> _TEXTO FORNECIDO_:
Uma colaboração transatlântica.

Com o seu telescópio refletor de 30cm, Van Staden quis olhar para as estrelas companheiras visíveis dessas pulsares “viúva negra”, e em 2014 ele achou uma lista dessas pulsares no website do astrônomo John Antoniadis da Universidade de Toronto. A pulsar J1723-2837 do tipo MSP (MilliSecond Pulsar) estava à direita do quintal de sua casa na África do sul, e ninguém tinha gravado uma curvatura de brilho – o aumento e diminuição periódica no brilho da estrela enquanto orbita a pulsar – daquela estrela. Van Staden viu uma oportunidade para fazer algo original.

Nos próximos 15 meses, que ele fez aproximadamente três mil observações, com o seu telescópio e câmera CCD mapeando a mudança de brilho (ou curvatura de brilho), da estrela companheira da pulsar MSP J1723-2837, ele notou alguma coisa incomum em seus dados.

Normalmente, a curvatura de brilho de uma estrela companheira de uma pulsar, aumenta e diminui em harmonia com o período orbital do sistema binário. Isso é porque a gravidade da pulsar normalmente exerce uma força de maré tão forte sobre a sua companheira que distorce o formato da estrela, fazendo-a ficar em forma de uma gota. Quando a estrela companheira fica a 90° graus entre os seus dois extremos equatoriais alongados em relação a Terra, a estrela fica mais brilhante porque estamos vendo mais de sua superfície. Quando a estrela está apontando uma de suas extremidades equatoriais alongadas para a Terra, ela fica mais escura porque estamos vendo menos de sua superfície.

A pulsar MSP J1723–2837 é diferente. O que Van Staden notou foi que as mudanças no brilho da estrela não se alinharam com as 14.8 horas de período orbital do sistema binário; em vez disso, a curvatura do brilho sofreu um pequeno atraso.

“Depois de consultar vários papers científicos sobre os dados de curvatura de brilho da estrela companheira, eu percebi que o comportamento de MSP J1723–2837 de acordo com os meus dados era inesperado. Eu comecei a fazer inquéritos para alguns dos autores dos papers e foi  direto para o astrônomo John Antoniadis,” disse Van Staden.

Van Staden enviou os seus dados para John Antoniadis, mas não esperou muita coisa. “Eu não esperava que houvesse muito interesse em meus dados, pois o telescópio usado era de 30cm,” ele disse. “Também muito desse trabalho é feito com rádio ou altas frequências de energia.” 

Mas John Antoniadis também viu um mistério interessante nos dados de Van Staden, e uma colaboração nasceu.

“Nós trocamos centenas de e-mails desde 2015 e eventualmente, quando colocamos todos os dados de 2014-2015 juntos, o enigma começou a se desdobrar,” disse Van Staden. “John Antoniadis me apoiou bastante para descartar qualquer possibilidade de erros sistemáticos, e eu revisei os mesmos dados muitas vezes. Os dados de curvatura de brilho a princípio pareciam caóticos, mas eu continuei a fazer observações e a compartilhar meus dados com John.”


Avistando a resposta.

> _INFORMAÇÕES DA FONTE_:
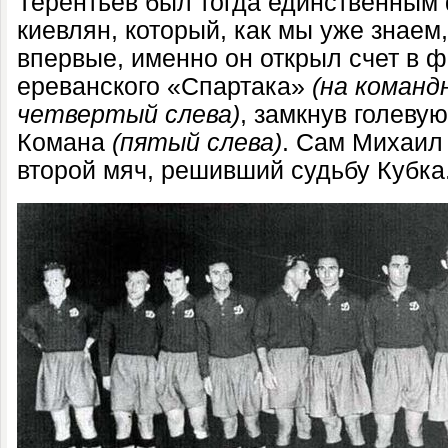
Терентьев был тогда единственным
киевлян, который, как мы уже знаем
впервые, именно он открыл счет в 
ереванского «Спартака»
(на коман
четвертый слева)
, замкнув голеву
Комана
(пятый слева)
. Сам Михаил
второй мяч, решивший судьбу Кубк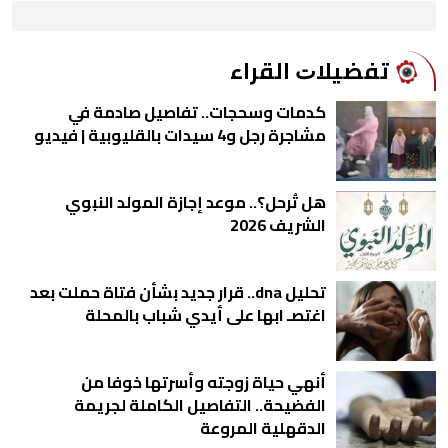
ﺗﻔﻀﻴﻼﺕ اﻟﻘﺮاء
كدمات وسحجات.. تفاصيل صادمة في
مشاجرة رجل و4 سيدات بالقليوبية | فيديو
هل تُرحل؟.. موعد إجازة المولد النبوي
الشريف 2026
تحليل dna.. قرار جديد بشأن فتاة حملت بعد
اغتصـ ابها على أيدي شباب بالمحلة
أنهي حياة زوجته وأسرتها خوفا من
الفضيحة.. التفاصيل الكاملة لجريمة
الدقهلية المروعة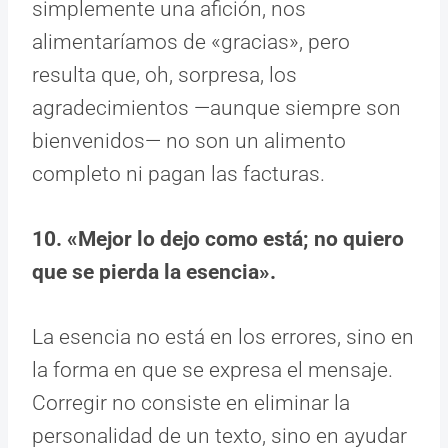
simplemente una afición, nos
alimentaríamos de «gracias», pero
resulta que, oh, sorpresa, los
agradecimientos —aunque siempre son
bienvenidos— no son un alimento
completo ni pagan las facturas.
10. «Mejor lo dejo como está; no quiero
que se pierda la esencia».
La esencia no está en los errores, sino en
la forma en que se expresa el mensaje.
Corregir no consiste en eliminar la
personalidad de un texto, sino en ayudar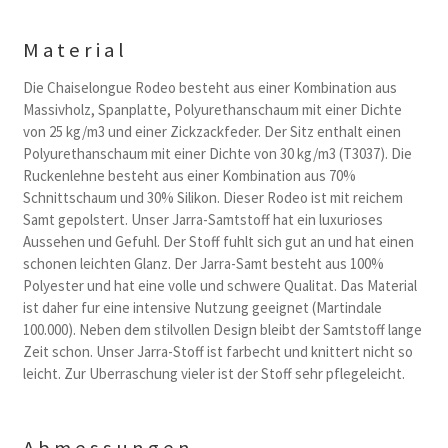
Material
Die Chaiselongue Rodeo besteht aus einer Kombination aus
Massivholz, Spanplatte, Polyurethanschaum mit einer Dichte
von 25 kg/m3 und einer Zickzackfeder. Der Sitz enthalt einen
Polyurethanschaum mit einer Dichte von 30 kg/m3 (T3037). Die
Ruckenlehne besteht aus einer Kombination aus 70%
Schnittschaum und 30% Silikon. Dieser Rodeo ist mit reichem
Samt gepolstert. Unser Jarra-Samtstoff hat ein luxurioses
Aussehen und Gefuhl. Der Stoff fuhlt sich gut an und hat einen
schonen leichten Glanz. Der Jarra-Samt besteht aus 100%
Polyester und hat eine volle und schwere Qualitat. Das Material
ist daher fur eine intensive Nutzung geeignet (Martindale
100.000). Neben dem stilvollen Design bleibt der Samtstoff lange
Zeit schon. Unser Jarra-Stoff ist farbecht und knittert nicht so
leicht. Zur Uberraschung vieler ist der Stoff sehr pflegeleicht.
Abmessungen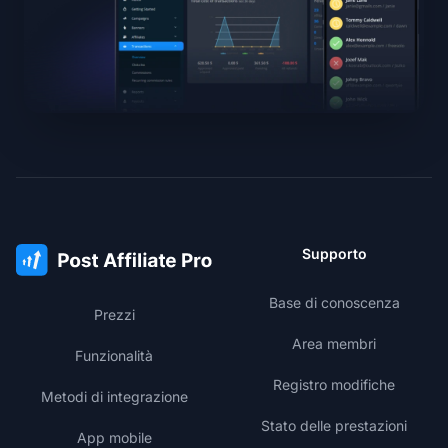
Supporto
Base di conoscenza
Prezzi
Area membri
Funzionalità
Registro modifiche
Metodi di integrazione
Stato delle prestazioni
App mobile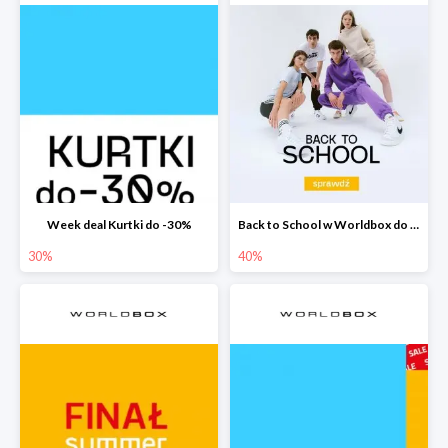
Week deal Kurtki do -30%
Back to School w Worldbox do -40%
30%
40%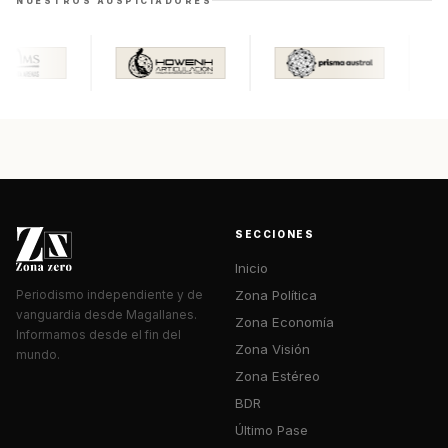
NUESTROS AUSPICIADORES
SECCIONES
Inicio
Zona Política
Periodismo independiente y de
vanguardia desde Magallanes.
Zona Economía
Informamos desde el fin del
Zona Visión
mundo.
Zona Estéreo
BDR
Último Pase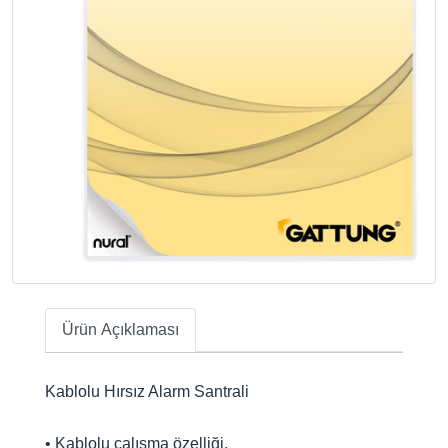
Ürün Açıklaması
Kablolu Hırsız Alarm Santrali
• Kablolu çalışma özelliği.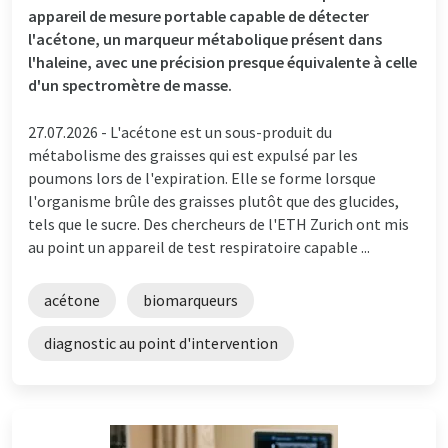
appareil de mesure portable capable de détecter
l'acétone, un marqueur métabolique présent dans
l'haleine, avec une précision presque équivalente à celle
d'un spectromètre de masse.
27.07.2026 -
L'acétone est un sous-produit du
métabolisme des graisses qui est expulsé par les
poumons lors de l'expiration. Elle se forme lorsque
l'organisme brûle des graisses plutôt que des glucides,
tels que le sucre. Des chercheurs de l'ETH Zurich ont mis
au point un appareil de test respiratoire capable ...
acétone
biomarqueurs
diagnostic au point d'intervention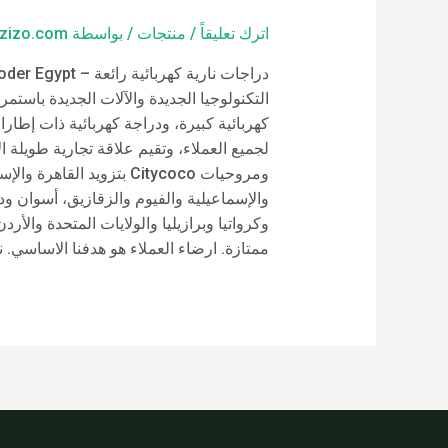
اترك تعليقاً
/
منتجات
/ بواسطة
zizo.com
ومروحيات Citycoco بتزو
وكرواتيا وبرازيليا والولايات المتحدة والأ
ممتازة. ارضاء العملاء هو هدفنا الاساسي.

> _ENUNCIADO A_: Reescreva em forma de lista, de modo mais breve, o parágrafo do texto fornecido que começa com "Normalmente, a curvatura de brilho", mantendo seus fatos principais.
> _ENUNCIADO B_:
Responda às perguntas abaixo com base no texto fornecido, uma resposta por linha, marcadas como as perguntas:
(i) Qual era o tamanho do telescópio refletor de Van Staden?
(ii) Quantas observações, aproximadamente, ele fez nos 15 meses seguintes?
(iii) Qual é o período orbital do sistema binário de MSP J1723–2837?
> _ENUNCIADO C_: Por favor, extraia do texto fornecido o trecho que vai de "Nos próximos 15" até "em seus dados.", inclusive.
Baseie-se somente no texto fornecido, sem recorrer ao material.

> _RESPOSTA DO EXERCÍCIO A_:
- A curvatura de brilho da estrela companheira de uma pulsar costuma aumentar e diminuir em harmonia com o período orbital do sistema binário.
- A gravidade da pulsar exerce uma força de maré que distorce a companheira e lhe dá a forma de uma gota.
- A estrela fica mais brilhante quando está a 90° entre seus dois extremos equatoriais alongados em relação à Terra, porque vemos mais de sua superfície.
- Ela fica mais escura quando aponta uma das extremidades alongadas para a Terra, porque vemos menos de sua superfície.

> _RESPOSTA DO EXERCÍCIO B_:
(i) 30 cm.
(ii) Aproximadamente três mil.
(iii) 14.8 horas.

> _RESPOSTA DO EXERCÍCIO C_:
Nos próximos 15 meses, que ele fez aproximadamente três mil observações, com o seu telescópio e câmera CCD mapeando a mudança de brilho (ou curvatura de brilho), da estrela companheira da pulsar MSP J1723-2837, ele notou alguma coisa incomum em seus dados.